(ATHENS, Greece) — As firefighters battle wildfires raging across swathes of Greece that have killed at least 20 people, authorities warned that “arsonist scum” are trying to ignite new blazes.
There were nine arson attempts within a period of four hours on Thursday morning in the Avlona area in the northern foothills of Mount Parnitha, some 30 miles north of Athens, according to Greek Minister of Climate Crisis and Civil Protection Vassilis Kikilias.
“Arsonist scum are setting fires that threaten forests, property and, most of all, human lives,” Kikilias said in a televised statement on Thursday. “You are committing a crime against the country. You will not get away with it. We will find you and you will be held accountable.”
Authorities have made 140 wildfire-related arrests so far, including 117 for negligence and 23 for deliberate arson. Almost all were for heat-inducing or agricultural outdoor work, according to the Hellenic Fire Service, the national agency for fire and rescue service.
On Tuesday, firefighters discovered the bodies of 18 people believed to be migrants in a recently burned area of a forest near the northeastern port city of Alexandroupolis, which is close to Greece’s border with Turkey, according to the Hellenic Fire Service.
While working to contain hundreds of wildfires nationwide over the past week, at least 60 firefighters have been injured or have developed serious breathing problems, according to the Hellenic Fire Service.
The blaze in the Alexandroupolis region has burned more than 730 square kilometers (282 square miles) in six days, making it the largest on record in the European Union, according to European Commissioner for Crisis Management Janez Lenarcic. Eight countries within the European Union have deployed a total of 246 firefighters, 40 vehicles and eight aircraft to assist Greece, according to the European Commission. The Hellenic Fire Service said Bulgarian, Albanian, Romanian and Czech firefighters with vehicles were helping in the Alexandroupolis fire.

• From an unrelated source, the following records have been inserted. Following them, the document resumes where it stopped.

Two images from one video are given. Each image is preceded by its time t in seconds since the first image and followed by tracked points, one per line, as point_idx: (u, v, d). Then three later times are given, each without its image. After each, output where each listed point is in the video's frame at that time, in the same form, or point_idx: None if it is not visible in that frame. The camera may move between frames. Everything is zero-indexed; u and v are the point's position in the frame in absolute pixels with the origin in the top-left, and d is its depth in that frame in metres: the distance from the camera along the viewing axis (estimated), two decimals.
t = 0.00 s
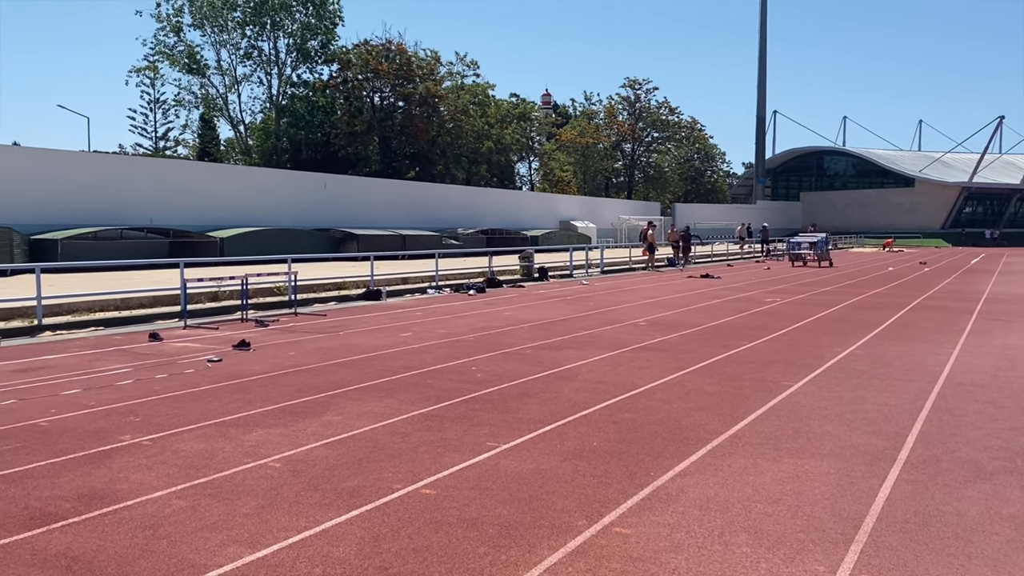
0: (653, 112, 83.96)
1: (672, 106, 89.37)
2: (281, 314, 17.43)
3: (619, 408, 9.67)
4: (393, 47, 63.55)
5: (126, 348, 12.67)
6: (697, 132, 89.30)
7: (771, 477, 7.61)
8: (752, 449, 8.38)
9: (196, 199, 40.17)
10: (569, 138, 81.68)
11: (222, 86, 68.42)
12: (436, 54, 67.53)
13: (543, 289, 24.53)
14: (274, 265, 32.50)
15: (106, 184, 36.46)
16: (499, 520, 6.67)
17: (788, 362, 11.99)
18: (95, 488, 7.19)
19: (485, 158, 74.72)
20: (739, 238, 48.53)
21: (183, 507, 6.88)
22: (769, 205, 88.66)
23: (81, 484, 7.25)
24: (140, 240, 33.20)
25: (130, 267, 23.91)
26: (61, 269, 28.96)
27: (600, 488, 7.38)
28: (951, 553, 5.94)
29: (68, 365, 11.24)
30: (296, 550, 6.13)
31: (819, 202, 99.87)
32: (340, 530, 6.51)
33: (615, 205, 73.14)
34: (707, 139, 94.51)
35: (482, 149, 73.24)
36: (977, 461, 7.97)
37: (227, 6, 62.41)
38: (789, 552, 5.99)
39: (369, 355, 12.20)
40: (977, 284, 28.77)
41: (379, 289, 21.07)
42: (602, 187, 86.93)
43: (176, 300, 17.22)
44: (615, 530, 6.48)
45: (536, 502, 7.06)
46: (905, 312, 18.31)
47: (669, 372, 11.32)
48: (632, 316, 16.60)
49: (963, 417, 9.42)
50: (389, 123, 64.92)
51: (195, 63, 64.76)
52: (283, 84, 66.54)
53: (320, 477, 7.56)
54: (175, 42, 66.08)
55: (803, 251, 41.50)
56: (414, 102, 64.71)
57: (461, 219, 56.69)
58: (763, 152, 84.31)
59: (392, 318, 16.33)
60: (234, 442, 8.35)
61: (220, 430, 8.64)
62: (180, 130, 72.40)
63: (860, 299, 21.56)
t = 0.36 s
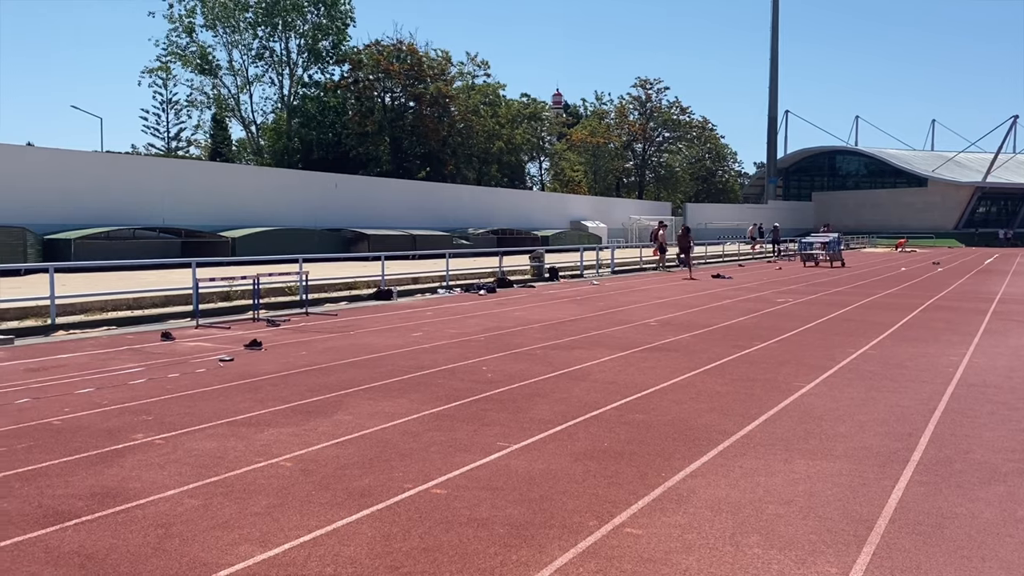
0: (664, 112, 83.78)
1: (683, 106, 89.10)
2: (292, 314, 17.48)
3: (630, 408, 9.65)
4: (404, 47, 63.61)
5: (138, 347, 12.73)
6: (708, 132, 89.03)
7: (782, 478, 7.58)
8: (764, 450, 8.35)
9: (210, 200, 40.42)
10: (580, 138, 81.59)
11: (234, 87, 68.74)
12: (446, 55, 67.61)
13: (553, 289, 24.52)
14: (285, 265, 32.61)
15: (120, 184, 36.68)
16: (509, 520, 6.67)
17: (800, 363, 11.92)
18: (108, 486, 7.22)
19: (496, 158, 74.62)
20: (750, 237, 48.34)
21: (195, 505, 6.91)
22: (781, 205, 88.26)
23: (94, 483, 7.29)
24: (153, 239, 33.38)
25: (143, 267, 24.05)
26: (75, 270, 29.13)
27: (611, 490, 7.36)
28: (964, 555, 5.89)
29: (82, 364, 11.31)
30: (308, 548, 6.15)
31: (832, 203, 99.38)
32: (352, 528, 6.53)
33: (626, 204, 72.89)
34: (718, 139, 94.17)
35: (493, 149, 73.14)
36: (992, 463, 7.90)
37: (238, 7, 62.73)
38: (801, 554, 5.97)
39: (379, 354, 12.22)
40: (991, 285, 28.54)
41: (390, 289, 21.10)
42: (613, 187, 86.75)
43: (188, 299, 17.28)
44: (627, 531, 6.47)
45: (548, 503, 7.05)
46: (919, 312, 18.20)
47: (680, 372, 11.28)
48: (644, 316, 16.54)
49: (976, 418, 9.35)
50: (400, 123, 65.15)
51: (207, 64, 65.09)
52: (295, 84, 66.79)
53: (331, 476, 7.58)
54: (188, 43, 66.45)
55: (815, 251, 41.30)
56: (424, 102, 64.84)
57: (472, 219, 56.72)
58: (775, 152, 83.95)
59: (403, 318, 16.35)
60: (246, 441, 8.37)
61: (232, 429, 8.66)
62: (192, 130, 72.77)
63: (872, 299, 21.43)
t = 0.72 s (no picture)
0: (677, 111, 83.53)
1: (696, 106, 88.81)
2: (305, 314, 17.52)
3: (643, 409, 9.62)
4: (416, 48, 63.78)
5: (152, 346, 12.79)
6: (721, 132, 88.75)
7: (796, 480, 7.54)
8: (777, 451, 8.30)
9: (223, 200, 40.64)
10: (593, 138, 81.49)
11: (248, 87, 69.09)
12: (459, 55, 67.75)
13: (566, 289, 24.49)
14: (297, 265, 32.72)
15: (134, 184, 36.91)
16: (522, 520, 6.66)
17: (814, 364, 11.85)
18: (122, 484, 7.27)
19: (508, 158, 74.64)
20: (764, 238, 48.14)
21: (208, 504, 6.93)
22: (794, 205, 87.87)
23: (109, 481, 7.33)
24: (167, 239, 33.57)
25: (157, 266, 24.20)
26: (89, 269, 29.31)
27: (624, 490, 7.33)
28: (980, 558, 5.83)
29: (96, 363, 11.38)
30: (320, 547, 6.17)
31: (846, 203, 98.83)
32: (365, 527, 6.55)
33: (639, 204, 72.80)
34: (731, 138, 93.83)
35: (506, 149, 73.15)
36: (1008, 465, 7.82)
37: (252, 8, 63.07)
38: (815, 556, 5.93)
39: (392, 354, 12.23)
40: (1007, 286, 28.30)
41: (402, 289, 21.12)
42: (626, 187, 86.62)
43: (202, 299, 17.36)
44: (640, 532, 6.44)
45: (560, 503, 7.04)
46: (934, 312, 18.08)
47: (692, 373, 11.23)
48: (656, 317, 16.50)
49: (992, 420, 9.26)
50: (412, 123, 65.35)
51: (221, 64, 65.46)
52: (308, 85, 67.10)
53: (343, 475, 7.60)
54: (201, 43, 66.82)
55: (828, 251, 41.09)
56: (437, 103, 65.01)
57: (484, 219, 56.79)
58: (789, 152, 83.57)
59: (416, 318, 16.36)
60: (259, 440, 8.40)
61: (246, 428, 8.70)
62: (206, 130, 73.16)
63: (887, 300, 21.30)
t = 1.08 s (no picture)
0: (693, 111, 83.17)
1: (711, 106, 88.40)
2: (320, 313, 17.59)
3: (657, 409, 9.59)
4: (431, 48, 63.92)
5: (169, 345, 12.88)
6: (736, 132, 88.34)
7: (811, 481, 7.49)
8: (792, 452, 8.26)
9: (240, 200, 40.89)
10: (607, 138, 81.35)
11: (264, 87, 69.45)
12: (474, 55, 67.85)
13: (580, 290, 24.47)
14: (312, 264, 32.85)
15: (151, 184, 37.22)
16: (535, 520, 6.66)
17: (830, 365, 11.78)
18: (139, 482, 7.33)
19: (523, 158, 74.63)
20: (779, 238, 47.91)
21: (224, 502, 6.98)
22: (810, 206, 87.39)
23: (126, 479, 7.39)
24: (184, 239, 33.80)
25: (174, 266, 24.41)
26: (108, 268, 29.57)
27: (638, 491, 7.31)
28: (997, 561, 5.78)
29: (113, 361, 11.48)
30: (334, 546, 6.19)
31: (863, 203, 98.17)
32: (379, 526, 6.57)
33: (654, 204, 72.59)
34: (747, 138, 93.34)
35: (520, 149, 73.19)
36: None
37: (268, 8, 63.44)
38: (830, 557, 5.90)
39: (406, 354, 12.25)
40: None
41: (417, 288, 21.15)
42: (641, 187, 86.40)
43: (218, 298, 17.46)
44: (654, 532, 6.43)
45: (573, 503, 7.04)
46: (952, 314, 17.93)
47: (707, 374, 11.19)
48: (671, 317, 16.46)
49: (1012, 422, 9.16)
50: (427, 123, 65.46)
51: (237, 65, 65.86)
52: (323, 85, 67.38)
53: (358, 474, 7.63)
54: (218, 44, 67.22)
55: (844, 252, 40.85)
56: (452, 103, 65.10)
57: (499, 219, 56.83)
58: (805, 152, 83.07)
59: (430, 318, 16.39)
60: (274, 439, 8.44)
61: (261, 427, 8.74)
62: (222, 130, 73.60)
63: (904, 300, 21.14)
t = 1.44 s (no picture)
0: (715, 111, 82.68)
1: (734, 105, 87.79)
2: (342, 313, 17.68)
3: (679, 410, 9.54)
4: (453, 48, 64.07)
5: (192, 343, 13.01)
6: (760, 132, 87.67)
7: (834, 484, 7.43)
8: (815, 455, 8.19)
9: (262, 200, 41.20)
10: (628, 138, 81.07)
11: (287, 88, 69.93)
12: (495, 55, 67.96)
13: (601, 290, 24.43)
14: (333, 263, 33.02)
15: (174, 184, 37.54)
16: (556, 521, 6.66)
17: (853, 367, 11.67)
18: (164, 478, 7.40)
19: (544, 158, 74.67)
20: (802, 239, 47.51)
21: (247, 499, 7.04)
22: (833, 206, 86.63)
23: (151, 475, 7.47)
24: (208, 238, 34.13)
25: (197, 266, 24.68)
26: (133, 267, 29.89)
27: (658, 492, 7.28)
28: None
29: (138, 360, 11.61)
30: (356, 543, 6.23)
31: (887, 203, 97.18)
32: (401, 524, 6.60)
33: (675, 204, 72.42)
34: (770, 138, 92.61)
35: (541, 149, 73.21)
36: None
37: (291, 10, 63.92)
38: (853, 560, 5.85)
39: (426, 353, 12.28)
40: None
41: (437, 288, 21.20)
42: (662, 187, 86.06)
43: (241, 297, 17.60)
44: (675, 533, 6.41)
45: (594, 503, 7.02)
46: (978, 315, 17.69)
47: (729, 375, 11.12)
48: (692, 318, 16.37)
49: None
50: (448, 123, 65.66)
51: (260, 66, 66.36)
52: (346, 86, 67.77)
53: (379, 473, 7.66)
54: (242, 44, 67.75)
55: (868, 253, 40.45)
56: (473, 103, 65.18)
57: (519, 219, 56.83)
58: (828, 152, 82.30)
59: (451, 318, 16.42)
60: (296, 436, 8.49)
61: (284, 425, 8.80)
62: (245, 130, 74.19)
63: (929, 302, 20.89)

Greece suffers destructive wildfires every summer. The deadliest killed 104 people in 2018 in a seaside resort near Athens that residents had not been warned to evacuate. Authorities have since erred on the side of caution, ordering evacuations whenever inhabited areas are under threat.
Greece’s climate crisis and civil protection minister described the situation as unprecedented. Many areas of Greece have been placed at Level 5, the highest for fire risk, seven times so far this year, which Kikilias said was twice as many in 2021, four times more than in 2019 and seven times that of 2012.
“This summer is the worst since meteorological data began to be collected and and the fire risk map was first issued in the country,” he told reporters at a press conference on Wednesday.